• [Texto extraído]:

┄┄┄┄┄┄

(2025 – Nacional)
Heavy Metal Rock
O
death metal brasileiro é um dos mais conceituados do mundo e talvez o mais
diferenciado, ponto! Logo, soar único dentro do estilo, na terra em que cada um
faz com uma personalidade é algo de grande responsabilidade. E estamos diante
de uma formação que consegue isso com êxito.
Vindo
do interior paulista, mais precisamente de Rio Claro, a Mordeth é uma banda que
conseguiu emplacar um clássico logo no início, “Lux In Tenebris”, lançado em
1993. O disco mostra uma banda interessada em temas extraterrestres, de ficção
científica, mas sempre os interligando a realidades não muito fáceis da
humanidade.
E
sonoramente também moldaram sua personalidade voltada a um som pesado, com os
elementos fúnebres do death metal, mas com um fundo científico e futurístico
sempre utilizando sintetizadores na medida. E eles mantiveram isso durante os
mais de 35 anos de carreira.
Não
seria diferente neste mais novo disco “Hermetic Creation”, quarto álbum de
estúdio. A diferença aqui é a maturidade e consistência, que talvez seja fruto
de dois integrantes fundadores (o guitarrista e vocalista Vladimir Matheus e o
baixista Wit) continuarem no time, sabendo exatamente o caminho das pedras.
Completa o line-up o baterista Paulo Trevisolli.
E,
em seus pouco mais de 35 minutos, a banda consegue êxito em todas as faixas,
trazendo sua personalidade à tona com guitarras bem desenvolvidas, a sessão
rítmica que consegue manter a versatilidade rítmica sob controle, além dos
sintetizadores de fundo que tornam tudo característico e aparecendo até um
pouco mais do que de costume. Tudo tendo os vocais de ‘alien maléfico’ de
Vladimir, que se tornou uma das principais assinaturas da Mordeth.
E,
das tarefas mais difíceis do disco, escolher os destaques é covardia. Mas, não
tenha dúvidas que depois da introdução “Lux In Tenebris” (seria uma
homenagem?), “Alien”, “Stellar Necropolis” e a faixa título,
virem itens obrigatórios nos shows. Com o tempo, “Hermetic Creation” tem a
chance de se tornar o grande disco da Mordeth.

┄┄┄┄┄┄

• [Tarefas obrigatórias]:
A. Segundo a resenha sobre a banda Mordeth, de que cidade a banda é originária?
B. Indique se cada afirmação a seguir está de acordo com a resenha sobre a banda Mordeth. Responda sim ou não e cite as palavras do texto que decidem a questão. (i) "Hermetic Creation" é o quarto álbum de estúdio da banda. (ii) O baixista Wit é um dos integrantes fundadores. (iii) O álbum tem mais de uma hora de duração.
C. Traduza para o inglês a seguinte frase da resenha sobre a banda Mordeth: "Completa o line-up o baterista Paulo Trevisolli."

┄┄┄┄┄┄

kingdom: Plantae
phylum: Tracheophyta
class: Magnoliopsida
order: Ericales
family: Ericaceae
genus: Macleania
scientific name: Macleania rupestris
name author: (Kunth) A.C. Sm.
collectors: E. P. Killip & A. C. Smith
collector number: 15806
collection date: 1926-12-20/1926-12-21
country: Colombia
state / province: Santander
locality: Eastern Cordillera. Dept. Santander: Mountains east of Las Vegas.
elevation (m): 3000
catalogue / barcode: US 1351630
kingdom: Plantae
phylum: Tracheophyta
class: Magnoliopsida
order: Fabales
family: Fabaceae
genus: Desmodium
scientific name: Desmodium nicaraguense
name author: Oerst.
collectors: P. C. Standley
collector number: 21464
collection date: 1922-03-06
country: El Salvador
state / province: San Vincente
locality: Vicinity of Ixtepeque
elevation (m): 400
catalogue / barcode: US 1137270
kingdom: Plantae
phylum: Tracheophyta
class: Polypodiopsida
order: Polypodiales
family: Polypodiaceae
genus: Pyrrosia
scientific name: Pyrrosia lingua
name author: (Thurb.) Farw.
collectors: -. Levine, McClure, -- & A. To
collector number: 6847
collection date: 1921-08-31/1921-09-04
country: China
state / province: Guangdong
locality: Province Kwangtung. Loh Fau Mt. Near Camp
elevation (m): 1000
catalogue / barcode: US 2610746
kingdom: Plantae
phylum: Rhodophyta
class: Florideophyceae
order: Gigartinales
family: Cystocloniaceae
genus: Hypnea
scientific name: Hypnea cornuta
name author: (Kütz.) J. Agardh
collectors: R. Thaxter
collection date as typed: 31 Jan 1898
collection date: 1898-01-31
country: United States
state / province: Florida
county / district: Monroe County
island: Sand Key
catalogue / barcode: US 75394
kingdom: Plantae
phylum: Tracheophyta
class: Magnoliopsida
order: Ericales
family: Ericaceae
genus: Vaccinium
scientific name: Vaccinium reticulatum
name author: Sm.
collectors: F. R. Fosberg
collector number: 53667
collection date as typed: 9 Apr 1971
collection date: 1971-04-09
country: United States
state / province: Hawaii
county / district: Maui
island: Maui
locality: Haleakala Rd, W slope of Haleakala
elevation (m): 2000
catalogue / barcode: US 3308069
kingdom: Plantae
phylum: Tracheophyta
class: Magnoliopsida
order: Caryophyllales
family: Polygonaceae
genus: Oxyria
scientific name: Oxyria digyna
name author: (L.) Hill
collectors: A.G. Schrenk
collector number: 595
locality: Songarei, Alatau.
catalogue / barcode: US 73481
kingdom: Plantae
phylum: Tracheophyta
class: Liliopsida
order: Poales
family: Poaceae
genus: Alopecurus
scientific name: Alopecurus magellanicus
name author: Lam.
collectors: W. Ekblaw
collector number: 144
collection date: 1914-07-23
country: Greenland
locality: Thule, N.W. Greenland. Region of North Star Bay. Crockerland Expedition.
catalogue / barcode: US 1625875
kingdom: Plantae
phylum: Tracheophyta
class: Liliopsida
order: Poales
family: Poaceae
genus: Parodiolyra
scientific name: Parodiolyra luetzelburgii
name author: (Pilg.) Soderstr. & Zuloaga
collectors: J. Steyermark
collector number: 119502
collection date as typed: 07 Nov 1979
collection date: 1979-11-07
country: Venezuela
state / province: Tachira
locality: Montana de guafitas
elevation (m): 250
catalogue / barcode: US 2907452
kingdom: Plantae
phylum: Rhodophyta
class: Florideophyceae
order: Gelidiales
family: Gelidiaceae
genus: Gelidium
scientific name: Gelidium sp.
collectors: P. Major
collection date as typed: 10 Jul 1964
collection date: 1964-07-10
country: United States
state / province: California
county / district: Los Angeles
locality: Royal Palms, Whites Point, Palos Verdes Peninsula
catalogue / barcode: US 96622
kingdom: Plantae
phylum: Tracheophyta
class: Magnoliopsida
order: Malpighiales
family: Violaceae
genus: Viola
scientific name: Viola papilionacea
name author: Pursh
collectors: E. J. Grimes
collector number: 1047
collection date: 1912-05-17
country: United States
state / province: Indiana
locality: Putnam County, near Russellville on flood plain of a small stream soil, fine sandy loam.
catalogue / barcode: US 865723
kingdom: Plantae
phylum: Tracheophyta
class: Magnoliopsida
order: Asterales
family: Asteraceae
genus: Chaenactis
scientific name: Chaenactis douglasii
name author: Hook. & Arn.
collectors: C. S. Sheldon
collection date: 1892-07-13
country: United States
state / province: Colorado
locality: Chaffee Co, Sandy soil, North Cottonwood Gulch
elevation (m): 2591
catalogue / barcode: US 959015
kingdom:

┄┄┄┄┄┄

• [Respostas fornecidas]:
A. Rio Claro, no interior paulista.

B.
(i) Sim: "quarto álbum de estúdio".
(ii) Sim: "dois integrantes fundadores (o guitarrista e vocalista Vladimir Matheus e o baixista Wit)".
(iii) Não: "em seus pouco mais de 35 minutos".

C. Drummer Paulo Trevisolli completes the lineup.